DESCRIPTION OF SYMBOLS 1 Microbe detection apparatus 50 Intake apparatus 51 Impinger 52 Scrubber 53 Powder separator 54 Container 55 Impactor 70 Clean room 71 Duct 72 Ejection port 81 Production line 500 Container 501 Liquid 503 Pipe 504 Filter 511 Container 512 Suction pipe 513 Exhaust pipe 514 Supply pipe 515 Connection pipe 516, 526, 531, 553 Liquid 517, 527, 532, 554 Microorganism 521 Pipe 524 Supply pipe 525 Connection pipe 528 Droplet supply device 551 Nozzle 552 Collection container

Claims (10)

An uptake device for taking up microorganisms and soluble particles contained in the gas into the liquid, and dissolving the soluble particles into the liquid;
A light source that emits light,
A pipe through which the liquid that has taken in the microorganisms passes through the focal point of the irradiation light; and
Detector for detecting at least one of scattered light generated by the fluorescence and the microorganism microorganism irradiated with the light emitted
An in- liquid microorganism detecting device (excluding an apparatus for concentrating the microorganism in the liquid) ;
A microorganism detection system comprising: Detecting both scattered light generated by the fluorescence and the microorganism said solution microorganism detection apparatus wherein the microorganism emitted, microorganism detection system according to claim 1. Detecting fluorescence the liquid microorganism detection apparatus wherein the microorganism emitted, based on the fluorescence intensity of the fluorescent, identifies the type of the microorganism, the microorganism detection system according to claim 1. Detecting fluorescence the liquid microorganism detection apparatus wherein the microorganism emitted, based on the spectrum of the fluorescence, identifying the type of the microorganism, the microorganism detection system according to claim 1.   The microorganism detection system according to claim 1, wherein the microorganism detection device detects scattered light generated in the microorganism and identifies the type of the microorganism based on the scattered light.   The microorganism detection system according to claim 1, wherein the capturing device includes an impinger that captures microorganisms and soluble particles contained in the gas into the liquid.   The said taking-in apparatus is equipped with the scrubber which collects the microbe and soluble particle | grains which are contained in the said gas in a droplet or a liquid film, and takes in the said droplet or a liquid film in the said liquid.
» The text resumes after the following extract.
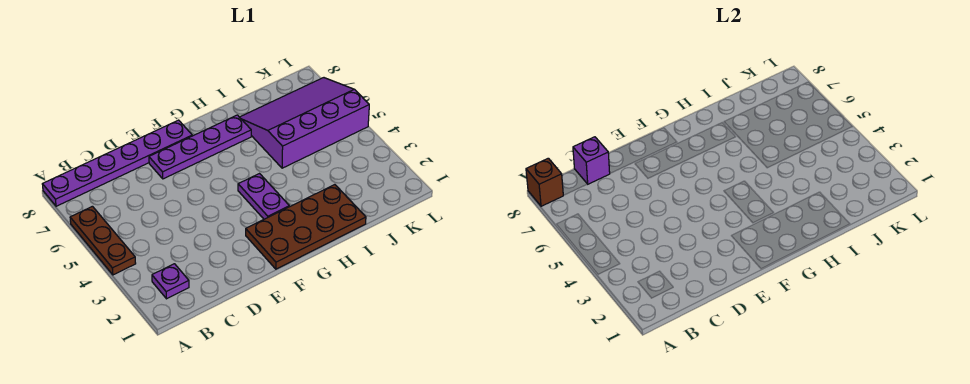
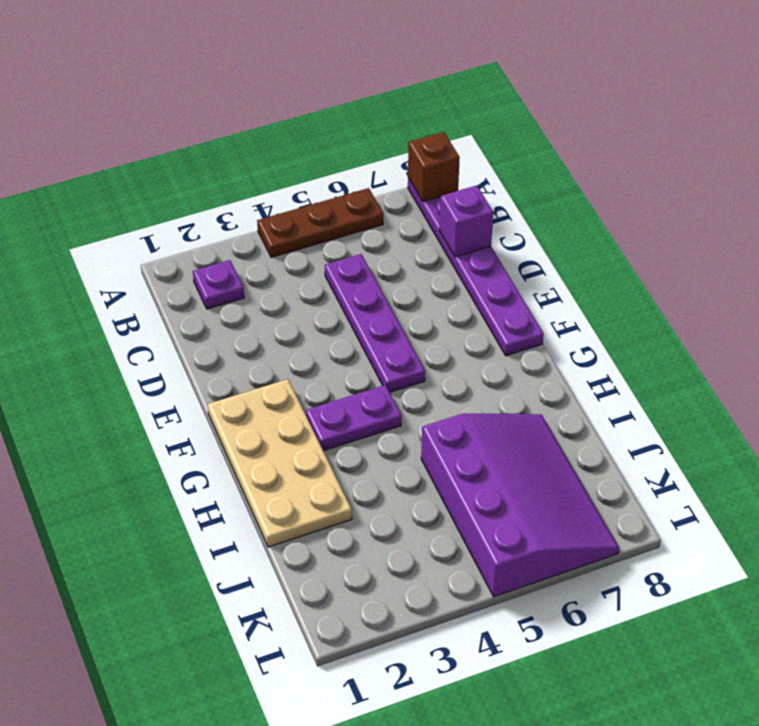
purple 1x4 plate [149,115,251,179] -> purple 1x4 plate moved to [325,254,425,392]
brown 2x4 plate [246,185,366,269] -> tan 2x4 plate [208,379,352,547]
The microorganism detection system according to claim 1.   The intake device includes a powder separator that separates microorganisms and soluble particles contained in the gas, and the liquid container disposed where the separated microorganisms and soluble particles fall. The microorganism detection system according to any one of claims 1 to 5.   The microorganism detection system according to any one of claims 1 to 5, wherein the intake device includes an impactor that collects microorganisms and soluble particles contained in the gas in the liquid.   The microorganism detection system according to claim 1, wherein the capturing device captures the microorganisms and soluble particles collected by a filter into the liquid.